:: Provided text ::
╔══

Vojo Gardašević

Personal information
- Date of birth: 10 October 1940 (age 85)
- Place of birth: Podgorica, Kingdom of Yugoslavia
- Position: Defender

Youth career
- Budućnost Titograd

Senior career*
- Years: Team / Apps / (Gls)
- 1957–1966: Budućnost Titograd
- 1966–1968: Sutjeska Nikšić
- 1968–1969: Zwolsche Boys / 32 / (2)
- 1969–1971: PEC / 60 / (7)

Managerial career
- 1980-1981: Zeta^{[citation needed]}
- 1981: Al-Tayaran
- 1981: Iraq
- 1996: Kenya
- 1996: Gor Mahia
- 1997–2001: Seychelles
- 2002: Eritrea
- 2002–2005: La Passe
- 2006–2010: Anse Réunion

= Vojo Gardašević =

Montenegrin football manager and player (born 1940)

Vojo Gardašević (born 10 October 1940) is a Montenegrin former football player and coach.

╚══

:: What is required ::
Rewrite the Vojo Gardašević profile starting with "Personal information" and going on through "PEC / 60 / (7)", changing "Defender" to "Midfielder".

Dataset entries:

╔══

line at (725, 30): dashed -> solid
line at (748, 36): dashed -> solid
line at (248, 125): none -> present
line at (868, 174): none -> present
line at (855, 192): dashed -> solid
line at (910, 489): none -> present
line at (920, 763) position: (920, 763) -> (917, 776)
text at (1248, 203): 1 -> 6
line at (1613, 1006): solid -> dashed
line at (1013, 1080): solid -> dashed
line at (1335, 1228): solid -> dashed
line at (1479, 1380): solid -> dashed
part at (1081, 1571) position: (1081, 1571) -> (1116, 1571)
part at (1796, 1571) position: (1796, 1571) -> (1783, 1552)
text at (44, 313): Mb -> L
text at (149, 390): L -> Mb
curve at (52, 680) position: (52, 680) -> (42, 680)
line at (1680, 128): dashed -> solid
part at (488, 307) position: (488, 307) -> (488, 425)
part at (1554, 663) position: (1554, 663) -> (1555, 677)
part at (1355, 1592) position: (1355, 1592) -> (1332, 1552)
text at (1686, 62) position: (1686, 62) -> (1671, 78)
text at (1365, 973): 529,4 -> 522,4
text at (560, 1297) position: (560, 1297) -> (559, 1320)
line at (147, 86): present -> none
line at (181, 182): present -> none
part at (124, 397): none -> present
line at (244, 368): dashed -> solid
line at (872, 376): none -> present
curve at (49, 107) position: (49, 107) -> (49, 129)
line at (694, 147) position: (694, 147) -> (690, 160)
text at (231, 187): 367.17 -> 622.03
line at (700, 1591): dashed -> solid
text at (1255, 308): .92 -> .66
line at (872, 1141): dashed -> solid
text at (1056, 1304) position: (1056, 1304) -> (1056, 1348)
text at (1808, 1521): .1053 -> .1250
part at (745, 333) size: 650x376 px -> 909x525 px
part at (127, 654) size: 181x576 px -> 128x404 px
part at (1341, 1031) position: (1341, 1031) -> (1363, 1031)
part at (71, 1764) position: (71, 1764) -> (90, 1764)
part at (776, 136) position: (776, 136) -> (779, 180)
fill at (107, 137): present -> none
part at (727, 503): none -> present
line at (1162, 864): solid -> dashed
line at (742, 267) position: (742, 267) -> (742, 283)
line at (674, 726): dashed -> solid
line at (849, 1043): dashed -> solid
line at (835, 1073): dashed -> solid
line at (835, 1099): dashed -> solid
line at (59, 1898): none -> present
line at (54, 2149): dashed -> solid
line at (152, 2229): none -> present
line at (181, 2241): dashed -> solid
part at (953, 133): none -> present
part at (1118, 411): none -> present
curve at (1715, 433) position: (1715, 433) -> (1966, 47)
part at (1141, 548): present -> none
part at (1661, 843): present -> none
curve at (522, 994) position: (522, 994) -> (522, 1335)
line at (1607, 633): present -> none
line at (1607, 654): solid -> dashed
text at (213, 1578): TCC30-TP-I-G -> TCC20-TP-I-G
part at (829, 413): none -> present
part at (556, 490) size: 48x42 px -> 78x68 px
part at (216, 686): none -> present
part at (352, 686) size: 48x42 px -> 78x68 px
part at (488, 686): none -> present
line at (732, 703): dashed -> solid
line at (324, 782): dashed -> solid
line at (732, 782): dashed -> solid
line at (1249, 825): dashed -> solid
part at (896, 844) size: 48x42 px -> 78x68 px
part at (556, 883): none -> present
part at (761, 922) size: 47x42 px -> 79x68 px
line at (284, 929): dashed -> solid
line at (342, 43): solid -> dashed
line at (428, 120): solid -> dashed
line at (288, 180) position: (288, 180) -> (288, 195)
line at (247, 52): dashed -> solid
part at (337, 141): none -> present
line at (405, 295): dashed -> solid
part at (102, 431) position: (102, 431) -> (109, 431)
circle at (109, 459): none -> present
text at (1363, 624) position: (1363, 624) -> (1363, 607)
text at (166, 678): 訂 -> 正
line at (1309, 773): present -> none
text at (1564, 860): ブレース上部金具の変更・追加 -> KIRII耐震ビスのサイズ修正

╚══

:: Written answer ::
Personal information
- Date of birth: 10 October 1940 (age 85)
- Place of birth: Podgorica, Kingdom of Yugoslavia
- Position: Midfielder

Youth career
- Budućnost Titograd

Senior career*
- Years: Team / Apps / (Gls)
- 1957–1966: Budućnost Titograd
- 1966–1968: Sutjeska Nikšić
- 1968–1969: Zwolsche Boys / 32 / (2)
- 1969–1971: PEC / 60 / (7)